Epigenetic regulation of tandem genes in lung cancer. (A) Outline of the tandem oriented reporter gene construct analyzed by chromatin immuno-precipitation (ChIP). The analyzed TO/EGFP and RASSF1A/RLuc promoter regions are depicted. For details see Fig. 5. (B) TREx293 cells stably transfected with TO-EGFP-2.3-RLuc (clone B7) were induced with 4 mM Dox (+) or uninduced (−) for four days (d) and histone modifications were analyzed by ChIP. Chromatin was precipitated with anti histone H3K9ac, histone H4ac and IgG antibodies (negative control) antibodies. DNA was isolated and analyzed by qPCR. Levels are plotted relative to 1% of input sample. (C) Expression of HDAC1, HDAC2, HDAC5, HDAC6, DNMT1, DNMT3A, DNMT3B and DNMT3L was analyzed by microarray in 49 primary squamous cell lung cancer (SCCa), 41 primary lung adenocarcinoma (AdCa), 15 non malignant lung disease samples (LD) and 6 normal lung tissues (NL).
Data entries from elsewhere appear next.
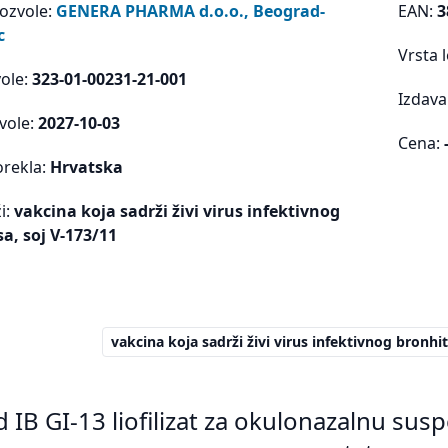
dozvole:
GENERA PHARMA d.o.o., Beograd-
EAN:
3
c
Vrsta 
vole:
323-01-00231-21-001
Izdava
vole:
2027-10-03
Cena:
orekla:
Hrvatska
i:
vakcina koja sadrži živi virus infektivnog
a, soj V-173/11
vakcina koja sadrži živi virus infektivnog bronhit
d IB GI-13 liofilizat za okulonazalnu sus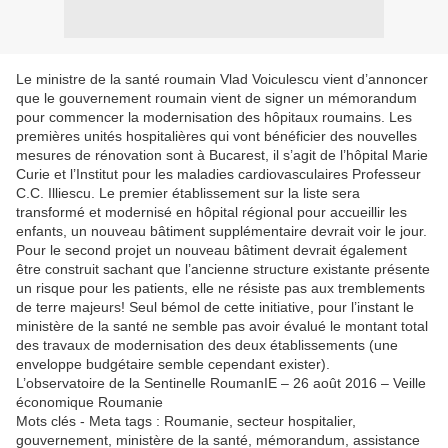
Le ministre de la santé roumain Vlad Voiculescu vient d’annoncer
que le gouvernement roumain vient de signer un mémorandum
pour commencer la modernisation des hôpitaux roumains. Les
premières unités hospitalières qui vont bénéficier des nouvelles
mesures de rénovation sont à Bucarest, il s’agit de l’hôpital Marie
Curie et l’Institut pour les maladies cardiovasculaires Professeur
C.C. Illiescu. Le premier établissement sur la liste sera
transformé et modernisé en hôpital régional pour accueillir les
enfants, un nouveau bâtiment supplémentaire devrait voir le jour.
Pour le second projet un nouveau bâtiment devrait également
être construit sachant que l’ancienne structure existante présente
un risque pour les patients, elle ne résiste pas aux tremblements
de terre majeurs! Seul bémol de cette initiative, pour l’instant le
ministère de la santé ne semble pas avoir évalué le montant total
des travaux de modernisation des deux établissements (une
enveloppe budgétaire semble cependant exister).
L’observatoire de la Sentinelle RoumanIE – 26 août 2016 – Veille
économique Roumanie
Mots clés - Meta tags : Roumanie, secteur hospitalier,
gouvernement, ministère de la santé, mémorandum, assistance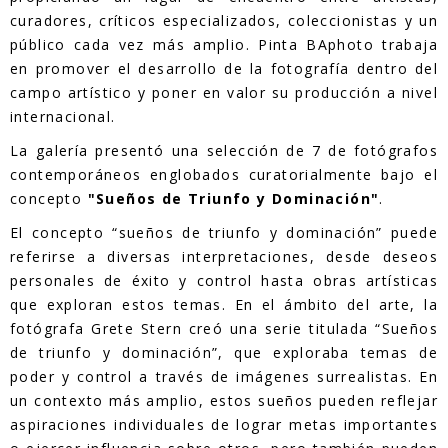
curadores, críticos especializados, coleccionistas y un
público cada vez más amplio. Pinta BAphoto trabaja
en promover el desarrollo de la fotografía dentro del
campo artístico y poner en valor su producción a nivel
internacional.
La galería presentó una selección de 7 de fotógrafos
contemporáneos englobados curatorialmente bajo el
concepto
"Sueños de Triunfo y Dominación"
.
El concepto “sueños de triunfo y dominación” puede
referirse a diversas interpretaciones, desde deseos
personales de éxito y control hasta obras artísticas
que exploran estos temas. En el ámbito del arte, la
fotógrafa Grete Stern creó una serie titulada “Sueños
de triunfo y dominación”, que exploraba temas de
poder y control a través de imágenes surrealistas. En
un contexto más amplio, estos sueños pueden reflejar
aspiraciones individuales de lograr metas importantes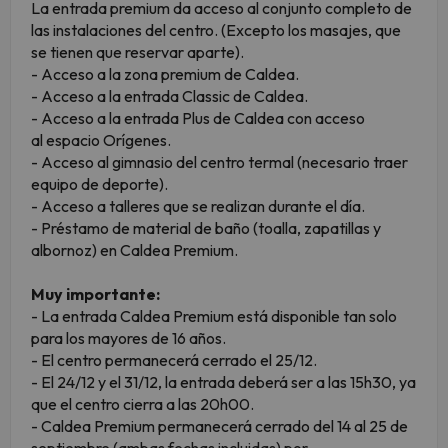
La entrada premium da acceso al conjunto completo de
las instalaciones del centro. (Excepto los masajes, que
se tienen que reservar aparte).
- Acceso a la zona premium de Caldea.
- Acceso a la entrada Classic de Caldea.
- Acceso a la entrada Plus de Caldea con acceso
al espacio Orígenes.
- Acceso al gimnasio del centro termal (necesario traer
equipo de deporte).
- Acceso a talleres que se realizan durante el día.
- Préstamo de material de baño (toalla, zapatillas y
albornoz) en Caldea Premium.
Muy importante:
- La entrada Caldea Premium está disponible tan solo
para los mayores de 16 años.
- El centro permanecerá cerrado el 25/12.
- El 24/12 y el 31/12, la entrada deberá ser a las 15h30, ya
que el centro cierra a las 20h00.
- Caldea Premium permanecerá cerrado del 14 al 25 de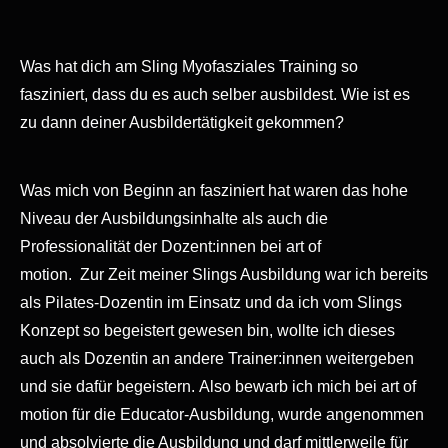
Was hat dich am Sling Myofasziales Training so
fasziniert, dass du es auch selber ausbildest. Wie ist es
zu dann deiner Ausbildertätigkeit gekommen?
Was mich von Beginn an fasziniert hat waren das hohe
Niveau der Ausbildungsinhalte als auch die
Professionalität der Dozent:innen bei art of
motion. Zur Zeit meiner Slings Ausbildung war ich bereits
als
Pilates-Dozentin im Einsatz und da ich vom Slings
Konzept so begeistert gewesen bin, wollte ich dieses
auch als Dozentin an andere Trainer:innen weitergeben
und sie dafür begeistern. Also bewarb ich mich bei art of
motion für die Educator-Ausbildung, wurde angenommen
und absolvierte die Ausbildung und darf mittlerweile für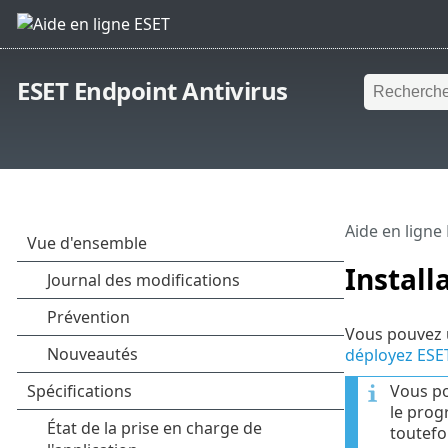
ESET Endpoint Antivirus
Aide en ligne
Install
Vous pouvez u
déployez ESET
Vous po
le prog
toutefo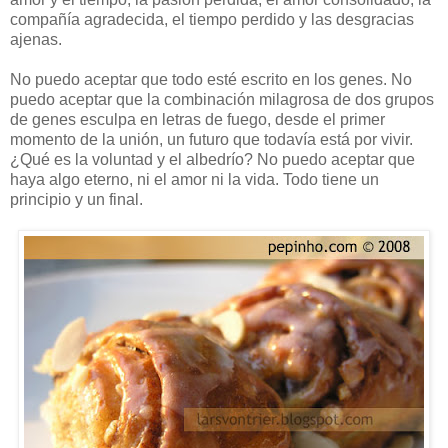
compañía agradecida, el tiempo perdido y las desgracias
ajenas.
No puedo aceptar que todo esté escrito en los genes. No
puedo aceptar que la combinación milagrosa de dos grupos
de genes esculpa en letras de fuego, desde el primer
momento de la unión, un futuro que todavía está por vivir.
¿Qué es la voluntad y el albedrío? No puedo aceptar que
haya algo eterno, ni el amor ni la vida. Todo tiene un
principio y un final.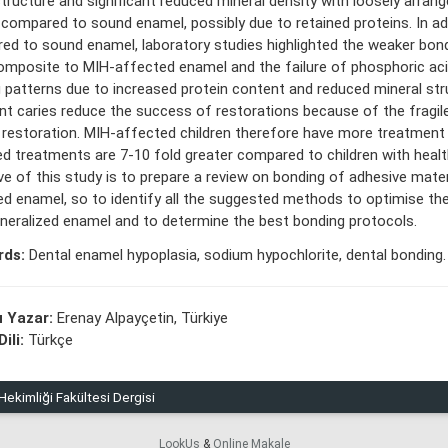
tructure and significant reduced mineral density with loosely arrang
 compared to sound enamel, possibly due to retained proteins. In add
d to sound enamel, laboratory studies highlighted the weaker bon
omposite to MIH-affected enamel and the failure of phosphoric aci
 patterns due to increased protein content and reduced mineral str
nt caries reduce the success of restorations because of the fragi
restoration. MIH-affected children therefore have more treatment 
d treatments are 7-10 fold greater compared to children with healt
ve of this study is to prepare a review on bonding of adhesive mate
d enamel, so to identify all the suggested methods to optimise th
neralized enamel and to determine the best bonding protocols.
rds:
Dental enamel hypoplasia, sodium hypochlorite, dental bonding.
 Yazar:
Erenay Alpayçetin, Türkiye
ili:
Türkçe
ekimliği Fakültesi Dergisi
LookUs
&
Online Makale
Data are depicted as log2 transformed expression. (D) CPSF1 induced repression of RASSF1A. CPSF1 was cloned in pCMV-Tag1 and overexpressed in A427 cells. Endogenous RASSF1A level were analyzed by qRT-PCR and plotted relative to the empty control vector (=1). (E) Expression levels of CPSF1 in SCCa, AdCa, LD and NL. *p < 0.05, **p < 0.01 and ***p < 0.001.